Text =
┄┄┄┄┄┄
Ill chime in since im running one. Ive put about 250 miles on mine with pretty hard driving on interstate and around town locally. Haven't had a single problem. I am running a restrictor and i self turbo time the car for about 5 minutes after highway and about 2 min around town. I took mine apart already and it doesn't show any wear. I haven't run it past 7psi which is factory wastegate. If it ever does blow i will just grab a garrett T3 Super 60 or a Super 82 from some of my local friends. The ebay turbo spools just like some of my old "real" Garret T3/T4s. I guess its all hit or miss with these things. Some have good experience some bad. I got a guy locally that has put 4 yrs of driving on the same CXlighting/CX racing turbo from them and hasn't had a problem and he isn't the most intelligent guy when it comes to maintenance.


----------



## thetwodubheads (Dec 6, 2004)
┄┄┄┄┄┄
Given entries =

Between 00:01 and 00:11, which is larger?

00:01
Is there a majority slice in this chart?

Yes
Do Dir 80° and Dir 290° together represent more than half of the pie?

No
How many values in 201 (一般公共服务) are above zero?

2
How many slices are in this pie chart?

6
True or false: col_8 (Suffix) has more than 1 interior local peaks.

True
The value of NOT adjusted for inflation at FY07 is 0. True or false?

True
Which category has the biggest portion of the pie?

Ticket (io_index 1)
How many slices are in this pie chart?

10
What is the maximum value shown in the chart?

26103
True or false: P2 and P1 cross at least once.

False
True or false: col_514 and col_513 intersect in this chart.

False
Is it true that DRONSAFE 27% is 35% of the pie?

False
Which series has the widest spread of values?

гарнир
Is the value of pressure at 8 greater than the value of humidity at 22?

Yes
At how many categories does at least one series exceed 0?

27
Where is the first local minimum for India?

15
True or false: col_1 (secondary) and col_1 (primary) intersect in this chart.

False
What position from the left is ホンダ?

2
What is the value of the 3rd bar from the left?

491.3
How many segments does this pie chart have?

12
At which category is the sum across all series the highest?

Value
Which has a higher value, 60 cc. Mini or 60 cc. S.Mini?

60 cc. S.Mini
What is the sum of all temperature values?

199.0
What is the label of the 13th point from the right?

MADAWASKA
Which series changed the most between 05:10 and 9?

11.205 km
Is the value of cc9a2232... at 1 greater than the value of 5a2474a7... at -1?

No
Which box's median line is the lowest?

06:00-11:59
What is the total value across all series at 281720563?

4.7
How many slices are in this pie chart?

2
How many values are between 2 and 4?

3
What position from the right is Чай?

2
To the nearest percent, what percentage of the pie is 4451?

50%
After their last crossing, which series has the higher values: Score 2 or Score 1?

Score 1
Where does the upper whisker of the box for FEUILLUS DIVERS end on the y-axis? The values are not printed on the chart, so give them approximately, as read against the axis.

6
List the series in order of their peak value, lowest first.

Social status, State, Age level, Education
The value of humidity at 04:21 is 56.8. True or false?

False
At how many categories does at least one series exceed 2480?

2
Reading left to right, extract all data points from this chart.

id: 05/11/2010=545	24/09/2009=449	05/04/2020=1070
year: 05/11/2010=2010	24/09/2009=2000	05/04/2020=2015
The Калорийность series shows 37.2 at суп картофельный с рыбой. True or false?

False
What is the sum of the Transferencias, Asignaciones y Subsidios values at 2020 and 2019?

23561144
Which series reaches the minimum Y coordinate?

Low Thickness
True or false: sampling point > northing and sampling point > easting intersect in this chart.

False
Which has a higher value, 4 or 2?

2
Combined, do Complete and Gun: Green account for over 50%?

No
┄┄┄┄┄┄
Activity =
Answer the following from the turbo post:
(a) About how many miles has the writer put on the turbo?
(b) What boost pressure has the writer not run past?
(c) For how long has the local acquaintance driven on the same CXlighting/CX racing turbo?

The completed task =
(a) About 250 miles.
(b) 7 psi, the factory wastegate setting.
(c) Four years.